Really, they should obfuscate the user-submitted URL entirely instead of
blacklisting or whitelisting.

------
Gurrewe
I can recommend Instabridge, which seems to do the exact same thing. [1]

[1]: [http://instabridge.com/en/](http://instabridge.com/en/)

------
namenotrequired
How does it work? The only word they use for it is "magically".

So, you actually invented _magic_ , and of all the possible things you could
do with it, you chose _this_?

------
TheHippo
For mobile devices: Just create a QR code, than you don't need to share your
password with any one, except who is directly at your location.

------
dragos2
How is it possible that although this post gets only negative comments it
still gets to be 3th post on front page? If everyone considers this service to
be bad, then it shouldn't even get to the front page.

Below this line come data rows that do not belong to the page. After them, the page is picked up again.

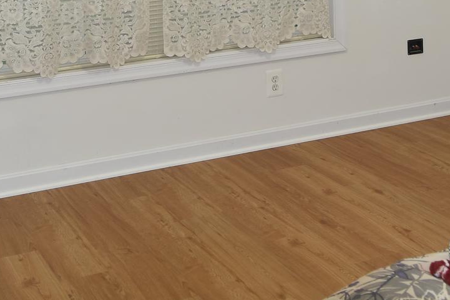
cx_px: 222
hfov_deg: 27.9
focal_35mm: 72
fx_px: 905
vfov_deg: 17.6
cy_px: -99
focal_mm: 17
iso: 250
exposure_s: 1/60
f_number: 3.5
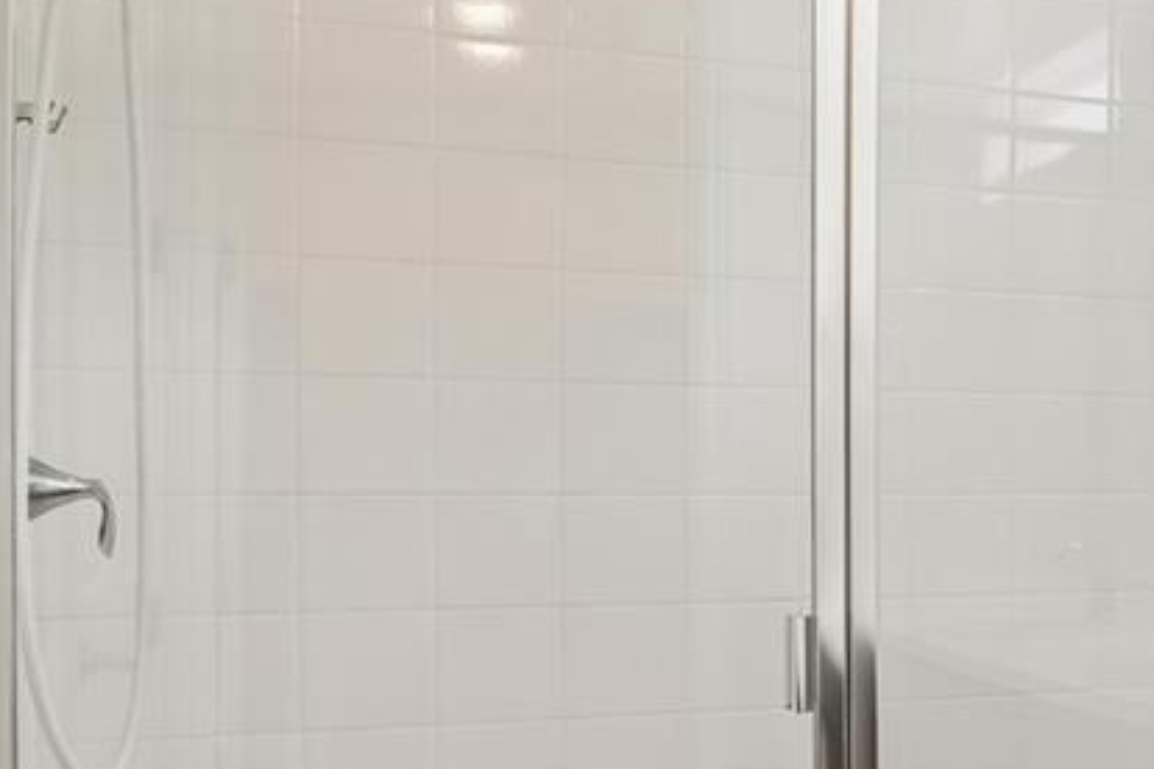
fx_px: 1859
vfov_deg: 23.3
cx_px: 1706
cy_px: 510
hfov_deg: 26.0
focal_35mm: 58
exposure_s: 1/25
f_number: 8
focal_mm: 10
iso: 400
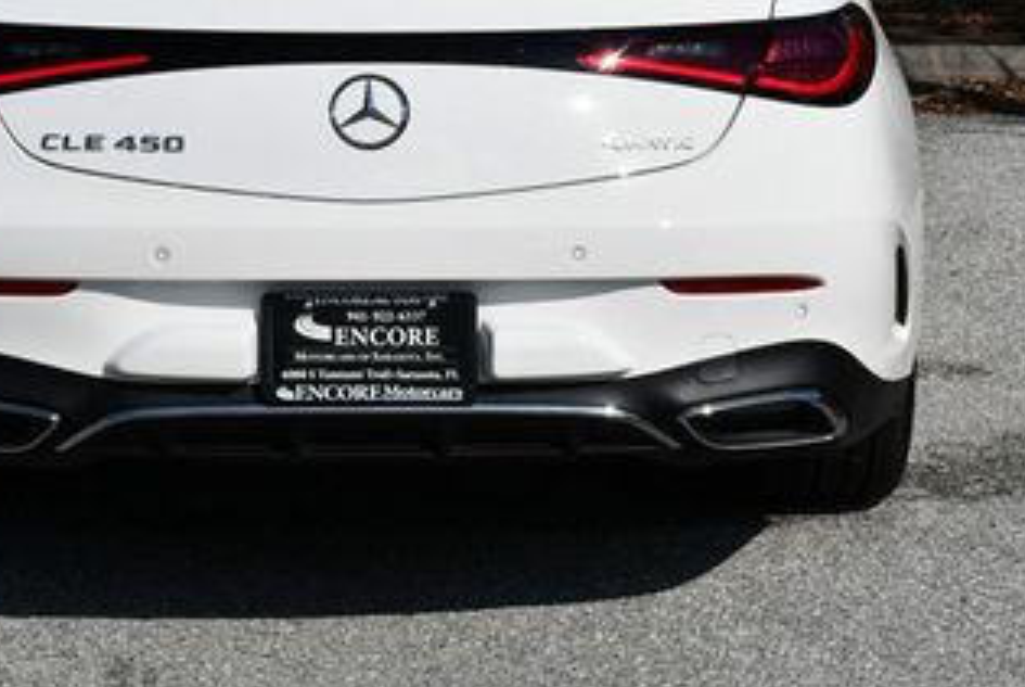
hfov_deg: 14.8
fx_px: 3935
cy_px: 42
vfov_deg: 9.9
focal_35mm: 138
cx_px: 316
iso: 100
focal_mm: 34
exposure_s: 1/400
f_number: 10
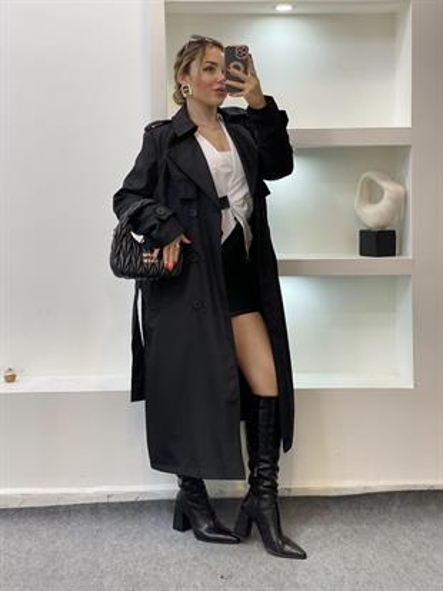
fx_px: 887
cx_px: 222
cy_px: 296
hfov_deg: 28.0
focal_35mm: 52
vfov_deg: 36.8
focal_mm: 6
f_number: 2
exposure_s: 1/100
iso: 100
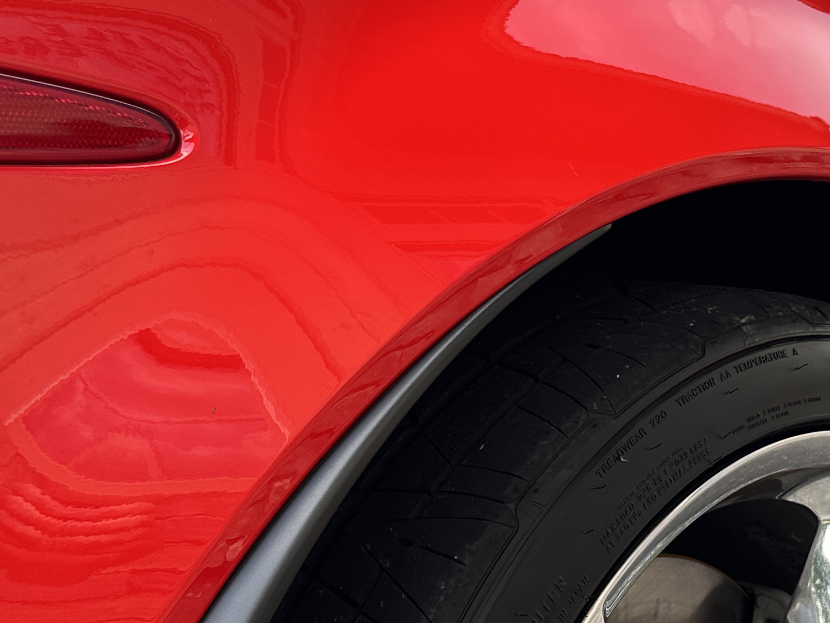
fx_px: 1559
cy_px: 344
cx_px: 656
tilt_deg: -7.7
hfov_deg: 29.2
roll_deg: -0.7
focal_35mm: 65
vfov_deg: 22.6
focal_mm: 6.86
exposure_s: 1/594
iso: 80
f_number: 1.78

I don't have anything against this website, but I've seen this stuff happen
before and I don't understand it.

------
sendnein
So if you brute force [http://getwifi.io/XXX](http://getwifi.io/XXX) you get
everyone's WiFi passwords. Great idea.

Also check out my version:
[http://getwifi.io/whatyouwritebelow](http://getwifi.io/whatyouwritebelow)

Also: delete this site.

------
ktzar
So, nice design... What do you do?

Philippe, CTO “What shall we do tonight?”

I get it now, it's all a joke!

------
iancarroll
It's a cool concept - but unless you integrate it at the router level, bad
things start happening. Mainly, guests and homeowners will be able to talk to
each other (on the connection) and that's not good.

I could see more viability if it was built into the router with separate
VLAN's.

------
klinquist
Hm.. Is this similar to my service, www.GetOnMyWifi.com?

I generate a QR code that when scanned with an iOS device, will push a mobile
provisioning profile down to the device and log them onto your wifi.

Edit: Yep, looks like a different implementation of the same 'trick' :)

------
midnite_runr
Ok, so you can guess the wifi access points via bruteforce:

Example: [http://getwifi.io/test](http://getwifi.io/test) <\-- Easy.

No transport encryption.

And why is this better than a note on the frig?

------
alexcason
No idea what this is or what service they are providing. The website is
terrible.

------
jonny_eh
"securely" is spelled wrong.

Out of curiosity, what does this service do? It lets me share my computer's
list of known wifi hotspots with another computer?

------
hengheng
Somewhere in the depths of Bluetooth Proximity Pairing, I remember seeing
this. As part of the standard, not as a random startup with no influence on
industry.

------
bru
Small bug report: password validation message says it has to be at least 5
characters, when it actually has to be _more than_ 5 characters.

------
reedloden
Yes, I'll be happy to provide a password over your non-SSL website that can be
intercepted by anybody MITM'ing me. _rolls eyes_

------
lxfontes
Sounds similar to [http://www.mandicmagic.com/](http://www.mandicmagic.com/)

------
meowface
This seems like an "if it ain't broke don't fix it" situation.

------
sylvinus
This seems to me like an extreme "first world" problem?